Serpong, 23 April 2019 Pusat Pendidikan dan Pelatihan (Pusdiklat) Kemenristekdikti  telah telah resmi membuka Pelatihan dan Ujian Sertiffikasi Pengadaan Barang/Jasa Pemerintah tahun 2019.   Pelatihan ini dibuka langsung oleh Kepala Pusdiklat, Wisnu S. Soenarso bersama dengan Kepala Subbidang Diklat Teknis Sugiyo Pranoto.

Menurut Sugiyo Pranoto, jumlah peserta yang mengikuti pelatihan ini adalah sebanyak 31 orang yang berasal dari unit kerja di lingkungan Kementerian Ristekdikti, “Peserta yang mengikuti pelatihan ini adalah sebanyak 31 orang, berasal dari lingkungan kementerian Ristekdikti”. Ungkapnya.

Setelah acara pembukaan, Kepala Pusdiklat memberikan Ceramah Muatan Teknis Subtantif Lembaga yang kaitannya membahas perihal pengadaan barang/jasa. Ceramah tersebut berlangsung selama satu jam pelajaran.

Pusdiklat mengadakan pelatihan ini sudah yang  kedua kalinya (angkatan II) yang mana angkatan sebelumnya sudah dilaksanakan di Yogyakarta.

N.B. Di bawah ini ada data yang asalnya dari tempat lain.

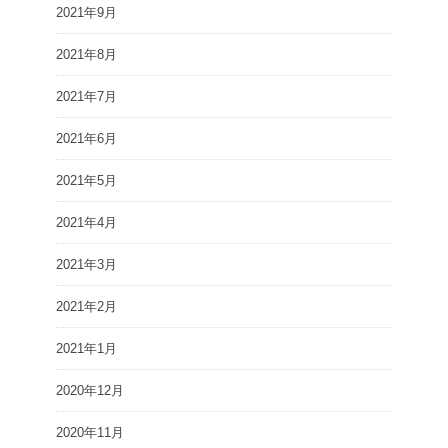
2021年9月
2021年8月
2021年7月
2021年6月
2021年5月
2021年4月
2021年3月
2021年2月
2021年1月
2020年12月
2020年11月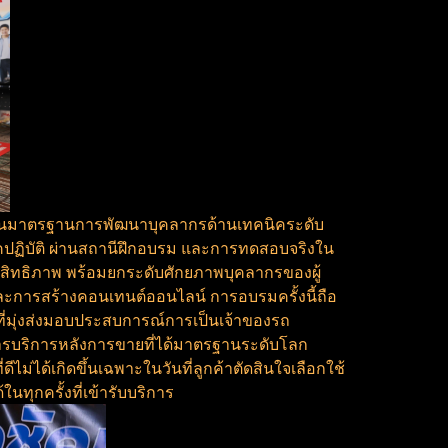
เป็นมาตรฐานการพัฒนาบุคลากรด้านเทคนิคระดับ
ปฏิบัติ ผ่านสถานีฝึกอบรม และการทดสอบจริงใน
ระสิทธิภาพ พร้อมยกระดับศักยภาพบุคลากรของผู้
และการสร้างคอนเทนต์ออนไลน์ การอบรมครั้งนี้ถือ
ี่มุ่งส่งมอบประสบการณ์การเป็นเจ้าของรถ
การบริการหลังการขายที่ได้มาตรฐานระดับโลก
่ได้เกิดขึ้นเฉพาะในวันที่ลูกค้าตัดสินใจเลือกใช้
นทุกครั้งที่เข้ารับบริการ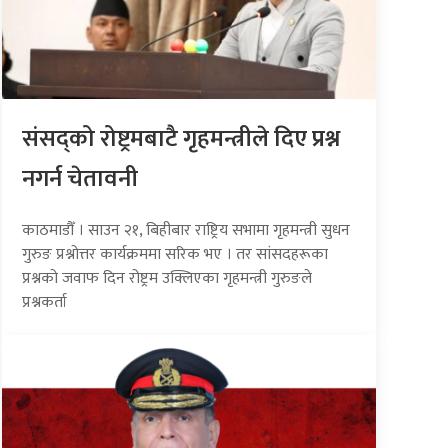
संसद्को रोष्ट्रमबाटै गृहमन्त्रीले दिए प्रश्न
नगर्न चेतावनी
काठमाडौँ । साउन २१, बिहीबार राष्ट्रिय सभामा गृहमन्त्री सुधन
गुरुङ प्रश्नोत्तर कार्यक्रममा सरिक भए । तर सांसदहरूका
प्रश्नको जवाफ दिन रोष्ट्रम उक्लिएका गृहमन्त्री गुरुङले
प्रश्नकर्ता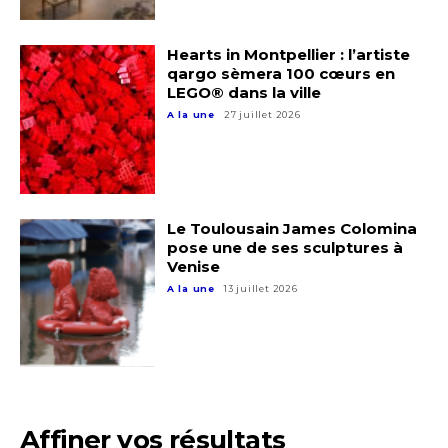
Hearts in Montpellier : l’artiste
qargo sèmera 100 cœurs en
LEGO® dans la ville
A la une
27 juillet 2026
Le Toulousain James Colomina
pose une de ses sculptures à
Venise
A la une
13 juillet 2026
Affiner vos résultats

Dari Pelaksanaan Pelatihan dan Ujian, dalam hal ini Pusdiklat bekerja sama dengan Lembaga Kebijakan Pengadaan Barang/Jasa Pemerintah (LKPP) untuk menyediakan Narasumber/Widyaiswara dan pengawas Ujian.

Menurut Fajar Adi Hemawan selaku pengajar/Widyaiswara materi pertama , antusiasme peserta lulus Ujian Sertifikat Pengadaan Barang/Jasa belakangan ini lebih tinggi dari pada dulu, hal ini selaras dengan perbaikan metode pembelajaran yang telah dilakukan LKPP. “Dulu presentasenya kecil, paling 10% (lulus ujian), tapi semakin kesini pemahaman informasi semakin baik, berdesiminasi dengan baik, terus metode pembelajaran terus kita perbaiki, tingkat kelulusan menjadi ada di tingkat sekitar 60%”.

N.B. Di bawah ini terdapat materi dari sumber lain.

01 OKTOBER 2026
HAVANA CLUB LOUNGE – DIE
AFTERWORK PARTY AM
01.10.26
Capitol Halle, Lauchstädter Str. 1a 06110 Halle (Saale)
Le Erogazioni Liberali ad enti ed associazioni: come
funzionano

Sama halnya dengan salah satu peserta dari Politeknik Negeri Batam, Eko Kusumawati merasa beruntung bisa dipanggil untuk bisa mengikuti pelatihan ini. ”kaget tiba-tiba dapat undangan dan sudah ada nama pesertanya(nama Eko Kusumawati), dan soalnya juga ingin ikut, ingin tahu pengadaan barang/jasa itu seperti apa sebenarnya, prosesnya. Ingin mendalami lah. Karena kan selama ini Cuma di bagian administrasi saja”. Ucapnya.

Harapan Fajar kepada peserta pelatihan yang berkomitmen akan menjadi Pejabat Pengadaan, dari LKPP sudah mencoba mempermudah Peraturan, ketentuan dan fleksibel mungkin, karena pertimbangannya sudah mengikuti perkembangan teknologi. “kita (LKPP) sudah mencoba semakin mempermudah aturan mainnya, dan lebih fleksibel mungkin, karena ada perkembangan teknologi informasi”. Ucapnya. Lanjutnya dia juga menyampaikan bahwa kunci menjadi pelaksana pengadaan adalah harus berintegritas. “untuk teman-teman pelaksana itu, sebenarnya yang penting itu integritas. Mau dibikin aturan mudah atau dibikin aturan susah, kalau integritasnya bagus, dia pasti akan jalan lurus saja, ngga ada masalah”. Imbunya.

Pelatihan ini berlangsung dari tanggal 23 s/d 27 April 2019. diakhiri dengan Ujian Sertifikasi yang dilaksanakan pada tanggal 27 April 2019 di ruang Laboratorium Kampus Pusdiklat Kemenristekdikti.